For starters, that’s true… We are very much a focal point for the exchange of electronics designs. But we do a lot more than just host your design. In the GitHub analogy we have also built both the git and the VIM of electronics to make it possible to host and to share your design. So let’s add:
“Upverter is the Google Docs of Hardware Design.”
“Upverter is the Shapeways of Electronics.“
And I think that about sums it up… for now. Phew. Confused yet?
Believe it or not, it turns out that it’s all pretty simple, and that it came from very humble beginnings. Upverter was founded to solve a very simple problem – there was no way to share or collaborate on hardware development. From the block diagram through schematic capture, to mechanics, layout and right up into production, each piece of the workflow is isolated, disconnected from the next steps, and exclusively single user.
So, we set out to build the world’s very first hardware collaboration tools.

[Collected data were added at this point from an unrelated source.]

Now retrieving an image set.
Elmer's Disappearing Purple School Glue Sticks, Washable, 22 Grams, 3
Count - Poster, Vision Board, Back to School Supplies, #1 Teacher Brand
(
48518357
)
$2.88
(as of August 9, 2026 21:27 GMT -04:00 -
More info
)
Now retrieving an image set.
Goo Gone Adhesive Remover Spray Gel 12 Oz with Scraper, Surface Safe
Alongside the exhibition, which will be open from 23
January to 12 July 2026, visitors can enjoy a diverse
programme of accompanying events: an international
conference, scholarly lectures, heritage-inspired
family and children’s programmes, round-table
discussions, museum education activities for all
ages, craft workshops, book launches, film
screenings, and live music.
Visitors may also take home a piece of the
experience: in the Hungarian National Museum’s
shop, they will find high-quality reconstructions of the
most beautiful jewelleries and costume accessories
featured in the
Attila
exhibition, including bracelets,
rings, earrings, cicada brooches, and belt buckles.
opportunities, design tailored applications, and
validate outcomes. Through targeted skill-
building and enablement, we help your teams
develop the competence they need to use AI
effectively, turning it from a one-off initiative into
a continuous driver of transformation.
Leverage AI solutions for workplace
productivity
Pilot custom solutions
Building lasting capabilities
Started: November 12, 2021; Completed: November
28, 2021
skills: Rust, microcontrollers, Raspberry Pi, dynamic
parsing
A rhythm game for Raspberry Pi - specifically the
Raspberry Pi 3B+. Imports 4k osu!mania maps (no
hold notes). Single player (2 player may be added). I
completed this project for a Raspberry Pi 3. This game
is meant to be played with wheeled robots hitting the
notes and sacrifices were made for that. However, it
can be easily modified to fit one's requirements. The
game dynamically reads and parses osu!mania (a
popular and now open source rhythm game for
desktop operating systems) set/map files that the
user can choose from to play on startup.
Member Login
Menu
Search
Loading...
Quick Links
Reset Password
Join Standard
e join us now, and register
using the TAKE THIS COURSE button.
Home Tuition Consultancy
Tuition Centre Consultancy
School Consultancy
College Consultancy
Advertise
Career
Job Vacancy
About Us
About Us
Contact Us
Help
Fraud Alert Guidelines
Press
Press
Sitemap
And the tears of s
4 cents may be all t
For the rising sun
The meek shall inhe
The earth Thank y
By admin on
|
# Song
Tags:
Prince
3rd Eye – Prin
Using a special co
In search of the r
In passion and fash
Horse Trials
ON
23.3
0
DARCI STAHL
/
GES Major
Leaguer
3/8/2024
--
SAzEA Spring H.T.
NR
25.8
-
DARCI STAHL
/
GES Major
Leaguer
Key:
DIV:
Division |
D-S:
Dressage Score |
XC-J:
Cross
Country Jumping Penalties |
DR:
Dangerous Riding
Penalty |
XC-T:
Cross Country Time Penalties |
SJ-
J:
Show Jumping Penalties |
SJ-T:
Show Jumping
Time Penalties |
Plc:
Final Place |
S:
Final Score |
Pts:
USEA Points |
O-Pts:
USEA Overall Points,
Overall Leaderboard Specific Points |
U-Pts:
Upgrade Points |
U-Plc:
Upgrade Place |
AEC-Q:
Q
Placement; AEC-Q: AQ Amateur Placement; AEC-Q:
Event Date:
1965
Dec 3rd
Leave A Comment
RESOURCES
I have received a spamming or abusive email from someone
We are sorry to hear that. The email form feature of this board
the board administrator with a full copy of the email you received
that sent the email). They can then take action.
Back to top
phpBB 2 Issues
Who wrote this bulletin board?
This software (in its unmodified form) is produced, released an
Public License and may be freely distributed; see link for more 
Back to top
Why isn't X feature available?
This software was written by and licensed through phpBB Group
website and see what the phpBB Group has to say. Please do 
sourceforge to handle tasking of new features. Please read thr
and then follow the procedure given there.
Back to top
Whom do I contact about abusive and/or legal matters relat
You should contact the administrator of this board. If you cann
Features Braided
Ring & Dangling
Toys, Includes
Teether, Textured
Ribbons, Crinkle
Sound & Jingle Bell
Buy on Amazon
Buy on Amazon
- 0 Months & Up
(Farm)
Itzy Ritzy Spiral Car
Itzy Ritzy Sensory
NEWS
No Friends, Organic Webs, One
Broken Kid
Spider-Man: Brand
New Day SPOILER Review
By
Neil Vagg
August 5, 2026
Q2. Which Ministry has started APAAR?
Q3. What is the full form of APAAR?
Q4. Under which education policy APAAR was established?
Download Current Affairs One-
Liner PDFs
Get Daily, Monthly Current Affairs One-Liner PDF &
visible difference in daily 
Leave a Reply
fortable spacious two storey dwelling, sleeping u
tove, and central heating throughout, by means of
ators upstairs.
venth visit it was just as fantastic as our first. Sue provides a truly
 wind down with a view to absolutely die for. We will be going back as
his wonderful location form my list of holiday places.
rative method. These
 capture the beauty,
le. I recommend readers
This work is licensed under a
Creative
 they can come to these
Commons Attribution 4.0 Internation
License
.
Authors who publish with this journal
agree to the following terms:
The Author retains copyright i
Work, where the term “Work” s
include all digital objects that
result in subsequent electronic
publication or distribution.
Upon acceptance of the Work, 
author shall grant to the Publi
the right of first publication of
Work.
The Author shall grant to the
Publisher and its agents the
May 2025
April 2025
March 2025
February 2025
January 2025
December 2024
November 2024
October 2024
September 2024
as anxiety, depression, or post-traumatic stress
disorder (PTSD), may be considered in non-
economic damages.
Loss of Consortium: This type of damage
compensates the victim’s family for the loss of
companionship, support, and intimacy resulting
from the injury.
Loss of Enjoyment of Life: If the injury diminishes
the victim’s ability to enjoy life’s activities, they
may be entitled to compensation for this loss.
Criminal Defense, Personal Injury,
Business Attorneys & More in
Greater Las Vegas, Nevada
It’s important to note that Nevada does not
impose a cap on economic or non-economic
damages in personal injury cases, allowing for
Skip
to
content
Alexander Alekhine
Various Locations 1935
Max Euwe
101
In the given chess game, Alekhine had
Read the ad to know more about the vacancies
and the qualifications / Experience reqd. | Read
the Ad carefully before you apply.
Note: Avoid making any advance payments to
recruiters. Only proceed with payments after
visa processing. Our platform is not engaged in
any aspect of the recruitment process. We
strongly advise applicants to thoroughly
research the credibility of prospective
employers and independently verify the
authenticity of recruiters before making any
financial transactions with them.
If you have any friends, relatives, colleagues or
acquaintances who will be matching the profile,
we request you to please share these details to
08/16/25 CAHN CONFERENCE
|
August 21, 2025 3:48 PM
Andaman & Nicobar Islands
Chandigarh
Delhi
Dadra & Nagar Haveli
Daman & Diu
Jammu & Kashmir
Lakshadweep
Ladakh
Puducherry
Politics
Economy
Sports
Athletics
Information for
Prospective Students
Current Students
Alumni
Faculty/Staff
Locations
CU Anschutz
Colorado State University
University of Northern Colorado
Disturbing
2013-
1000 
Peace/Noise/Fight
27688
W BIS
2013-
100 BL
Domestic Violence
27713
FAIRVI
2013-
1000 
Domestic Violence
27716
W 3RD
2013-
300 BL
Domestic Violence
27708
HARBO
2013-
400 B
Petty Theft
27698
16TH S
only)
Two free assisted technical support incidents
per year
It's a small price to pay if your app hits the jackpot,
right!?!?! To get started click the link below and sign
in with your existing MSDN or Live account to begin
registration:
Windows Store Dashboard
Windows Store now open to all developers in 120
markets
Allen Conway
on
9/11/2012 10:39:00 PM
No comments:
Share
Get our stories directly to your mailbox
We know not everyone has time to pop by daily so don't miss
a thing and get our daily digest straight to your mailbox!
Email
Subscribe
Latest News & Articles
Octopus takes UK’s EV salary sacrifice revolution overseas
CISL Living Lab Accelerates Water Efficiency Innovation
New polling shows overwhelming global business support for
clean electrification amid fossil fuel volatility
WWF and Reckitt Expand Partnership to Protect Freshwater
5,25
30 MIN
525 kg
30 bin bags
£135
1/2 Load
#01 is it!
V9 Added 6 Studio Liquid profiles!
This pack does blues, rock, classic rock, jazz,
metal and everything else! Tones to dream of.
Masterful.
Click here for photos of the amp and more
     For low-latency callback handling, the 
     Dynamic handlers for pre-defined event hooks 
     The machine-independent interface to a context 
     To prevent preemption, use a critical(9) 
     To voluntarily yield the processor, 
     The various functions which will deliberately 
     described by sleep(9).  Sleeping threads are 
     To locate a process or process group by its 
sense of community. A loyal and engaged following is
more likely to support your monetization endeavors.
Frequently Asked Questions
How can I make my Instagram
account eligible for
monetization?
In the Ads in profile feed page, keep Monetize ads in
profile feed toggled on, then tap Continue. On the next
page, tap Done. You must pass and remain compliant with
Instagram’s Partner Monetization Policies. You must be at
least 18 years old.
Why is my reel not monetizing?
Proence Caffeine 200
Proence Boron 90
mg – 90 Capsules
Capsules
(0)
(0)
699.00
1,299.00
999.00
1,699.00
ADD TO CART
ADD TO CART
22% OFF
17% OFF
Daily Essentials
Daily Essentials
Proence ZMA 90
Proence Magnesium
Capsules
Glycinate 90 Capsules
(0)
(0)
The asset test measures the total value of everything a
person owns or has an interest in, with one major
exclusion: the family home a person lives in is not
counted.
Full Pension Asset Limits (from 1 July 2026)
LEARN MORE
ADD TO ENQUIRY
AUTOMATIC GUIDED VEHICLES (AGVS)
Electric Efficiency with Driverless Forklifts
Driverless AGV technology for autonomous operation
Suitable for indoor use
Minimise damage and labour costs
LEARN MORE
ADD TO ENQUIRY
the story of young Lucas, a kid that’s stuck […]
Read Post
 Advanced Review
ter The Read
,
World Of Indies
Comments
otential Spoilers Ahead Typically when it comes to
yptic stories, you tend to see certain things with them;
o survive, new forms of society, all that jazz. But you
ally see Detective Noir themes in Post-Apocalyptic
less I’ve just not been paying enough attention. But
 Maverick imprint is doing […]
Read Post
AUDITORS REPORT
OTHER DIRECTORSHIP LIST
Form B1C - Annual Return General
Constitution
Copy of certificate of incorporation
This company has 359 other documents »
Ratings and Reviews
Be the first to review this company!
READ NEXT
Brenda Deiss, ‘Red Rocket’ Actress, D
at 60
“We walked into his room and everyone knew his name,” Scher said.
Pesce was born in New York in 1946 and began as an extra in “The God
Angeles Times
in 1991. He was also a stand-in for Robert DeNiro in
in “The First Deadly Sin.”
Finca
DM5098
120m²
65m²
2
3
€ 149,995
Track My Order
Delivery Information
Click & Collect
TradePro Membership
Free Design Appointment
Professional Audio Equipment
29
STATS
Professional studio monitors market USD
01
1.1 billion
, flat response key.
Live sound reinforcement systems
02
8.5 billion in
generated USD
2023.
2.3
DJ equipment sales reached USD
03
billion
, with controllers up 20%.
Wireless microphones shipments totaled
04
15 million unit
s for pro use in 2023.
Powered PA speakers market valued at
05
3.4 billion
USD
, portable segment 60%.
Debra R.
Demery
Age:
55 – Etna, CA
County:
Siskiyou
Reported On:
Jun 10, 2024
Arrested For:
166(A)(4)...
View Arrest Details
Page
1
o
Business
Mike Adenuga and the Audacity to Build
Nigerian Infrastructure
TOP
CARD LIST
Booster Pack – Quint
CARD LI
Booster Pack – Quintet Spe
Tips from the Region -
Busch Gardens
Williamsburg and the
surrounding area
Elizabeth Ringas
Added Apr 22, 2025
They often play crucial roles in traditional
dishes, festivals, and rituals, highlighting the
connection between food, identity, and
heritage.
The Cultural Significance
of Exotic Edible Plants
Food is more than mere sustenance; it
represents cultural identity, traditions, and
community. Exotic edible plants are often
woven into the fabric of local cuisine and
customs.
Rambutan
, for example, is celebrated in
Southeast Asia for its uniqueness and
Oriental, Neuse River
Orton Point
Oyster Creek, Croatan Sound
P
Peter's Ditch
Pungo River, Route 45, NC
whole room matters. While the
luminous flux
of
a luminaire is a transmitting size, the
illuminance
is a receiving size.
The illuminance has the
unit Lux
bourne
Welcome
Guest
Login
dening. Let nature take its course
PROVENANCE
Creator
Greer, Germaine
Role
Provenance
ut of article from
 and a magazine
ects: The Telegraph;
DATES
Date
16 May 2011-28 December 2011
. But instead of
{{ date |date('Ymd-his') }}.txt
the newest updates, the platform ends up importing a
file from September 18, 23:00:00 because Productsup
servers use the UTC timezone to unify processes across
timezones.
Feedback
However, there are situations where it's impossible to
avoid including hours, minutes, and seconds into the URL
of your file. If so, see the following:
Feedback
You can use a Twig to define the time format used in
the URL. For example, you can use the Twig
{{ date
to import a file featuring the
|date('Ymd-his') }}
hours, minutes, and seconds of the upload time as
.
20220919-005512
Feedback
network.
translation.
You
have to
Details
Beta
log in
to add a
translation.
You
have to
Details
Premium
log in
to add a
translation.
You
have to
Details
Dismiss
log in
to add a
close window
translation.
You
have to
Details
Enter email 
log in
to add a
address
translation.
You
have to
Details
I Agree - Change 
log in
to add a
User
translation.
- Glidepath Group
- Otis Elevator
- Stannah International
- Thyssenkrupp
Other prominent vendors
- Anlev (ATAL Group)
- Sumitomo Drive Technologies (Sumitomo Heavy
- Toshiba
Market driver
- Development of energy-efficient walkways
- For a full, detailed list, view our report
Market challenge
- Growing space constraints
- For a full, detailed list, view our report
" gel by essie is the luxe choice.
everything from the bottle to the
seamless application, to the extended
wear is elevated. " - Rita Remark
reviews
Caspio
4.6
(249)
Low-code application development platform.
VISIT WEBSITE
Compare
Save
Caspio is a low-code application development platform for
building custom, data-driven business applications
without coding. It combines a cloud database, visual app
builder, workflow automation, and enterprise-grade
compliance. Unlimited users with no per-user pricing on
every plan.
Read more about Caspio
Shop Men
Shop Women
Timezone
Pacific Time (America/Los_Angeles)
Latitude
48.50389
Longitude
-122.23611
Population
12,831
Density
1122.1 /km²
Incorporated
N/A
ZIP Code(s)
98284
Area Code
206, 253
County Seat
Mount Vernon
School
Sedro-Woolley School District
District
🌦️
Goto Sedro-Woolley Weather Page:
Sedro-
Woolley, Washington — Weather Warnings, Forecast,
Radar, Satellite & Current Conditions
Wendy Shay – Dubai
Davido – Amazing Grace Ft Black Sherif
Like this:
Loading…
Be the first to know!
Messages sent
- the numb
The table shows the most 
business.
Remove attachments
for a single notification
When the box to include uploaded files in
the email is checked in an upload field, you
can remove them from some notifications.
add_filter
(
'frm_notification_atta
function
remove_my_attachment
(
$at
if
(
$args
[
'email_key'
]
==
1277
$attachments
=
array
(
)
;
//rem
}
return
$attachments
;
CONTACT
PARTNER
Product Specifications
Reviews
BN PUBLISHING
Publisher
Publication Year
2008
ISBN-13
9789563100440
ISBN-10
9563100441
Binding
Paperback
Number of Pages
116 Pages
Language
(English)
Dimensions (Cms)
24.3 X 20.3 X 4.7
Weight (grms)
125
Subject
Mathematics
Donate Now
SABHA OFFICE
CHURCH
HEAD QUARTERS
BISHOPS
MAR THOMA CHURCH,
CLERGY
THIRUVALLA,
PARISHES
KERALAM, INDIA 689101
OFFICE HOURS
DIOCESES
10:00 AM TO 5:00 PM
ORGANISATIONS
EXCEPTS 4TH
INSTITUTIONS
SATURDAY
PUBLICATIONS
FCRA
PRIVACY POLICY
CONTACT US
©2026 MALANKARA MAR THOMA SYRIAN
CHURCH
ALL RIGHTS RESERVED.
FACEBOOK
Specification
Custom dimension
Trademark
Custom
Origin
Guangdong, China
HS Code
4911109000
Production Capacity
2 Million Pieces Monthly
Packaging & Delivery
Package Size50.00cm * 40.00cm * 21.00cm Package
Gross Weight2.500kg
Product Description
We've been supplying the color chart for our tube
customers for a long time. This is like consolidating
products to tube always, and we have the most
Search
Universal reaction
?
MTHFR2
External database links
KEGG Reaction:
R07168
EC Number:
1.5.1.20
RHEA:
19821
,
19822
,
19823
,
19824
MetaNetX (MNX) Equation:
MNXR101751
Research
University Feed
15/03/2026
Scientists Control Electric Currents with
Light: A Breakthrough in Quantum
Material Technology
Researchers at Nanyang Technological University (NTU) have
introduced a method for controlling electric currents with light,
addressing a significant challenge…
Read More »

It wasn’t too long until we discovered that despite being so commodity-based the existing tools were completely inoperable, and what’s worse, it was going to be near impossible for us to move them to the web. And there we stood at a fundamental turning point in our history, and for better or worse we realized that building the world’s first hardware meant also building web-based, and highly interoperable core design tools. If we wanted to enact change in this market, or allow a remarkable increase in the rate of innovation on hardware, it meant a much bigger challenge.
So we set out to build both the community and focal point for hardware collaboration, as well as the tools to make such collaboration possible.
And for a very long time, this was our mission. Our vision was a world where hardware designers benefited from the same reuse, collaboration, and shared libraries as their software counterparts. We have refined this vision, and our mission regularly during the first year of our life. But at the highest level, it has remained largely the same. We have grown with our mission, and as we begin to accomplish it our vision is growing too. We also see the pain in turning designs into real world boards, and so that, too, became a part of our mission. We want to remove absolutely as much friction as possible from the hardware development process and right now a big part of that is the sourcing of components, and the manufacturing of PCBs.
If you asked me today, our mission is to enable people to design hardware easier and faster.
We think that means collaboration, reuse and the web. We see shared designs, and a community around them. We see de-duplication, and little bits of distributed work instead of everything falling on the shoulders of isolated designers. We see the fundamental building blocks of electronics exposed, not in a PDF or PNG, but embedded right into a page – and just as editable, and forkable as copying source code. Building blocks are enabled to become the seed around which the next great hardware device gets designed. We see that designing hardware is no longer synonymous with starting from scratch. We see the end of blank schematic pages and cryptic digikey queries. We also see a print button for hardware. A one-stop-shopping experience where you can not only develop your designs but also make them real.
So what’s next?
Well right now we are furiously polishing our Sketch Tool, and trying to implement as many of your requests as possible. We want to live up to our claim as the fastest hardware development platform. We want to start stroking things off the mission list.
In the future we see big things from the world of mobile. There are inherent limitations and boundaries to what can be packed into a mass produced phone, and we think enabling our users to extend those boundaries will be very fruitful for both us and them. We also see tremendous benefits from our users tools being in the cloud and we want to start extending the list of those benefits. We think enabling our users to design more abstractly, with more building blocks, with less optimization and more of a “compile to PCB” mentality will be incredibly powerful. And lastly, we see a rise in distribution of custom electronics, and we are working to make these electronics beautiful. We think enabling our users to package and distribute their designs will open the door to a whole new age of electronics and we think it should be a little more Apple and a little less Radio Shack.
Beyond that I can’t really say. Its an awfully big space we’ve gotten ourselves into, and we are excited to be making a difference.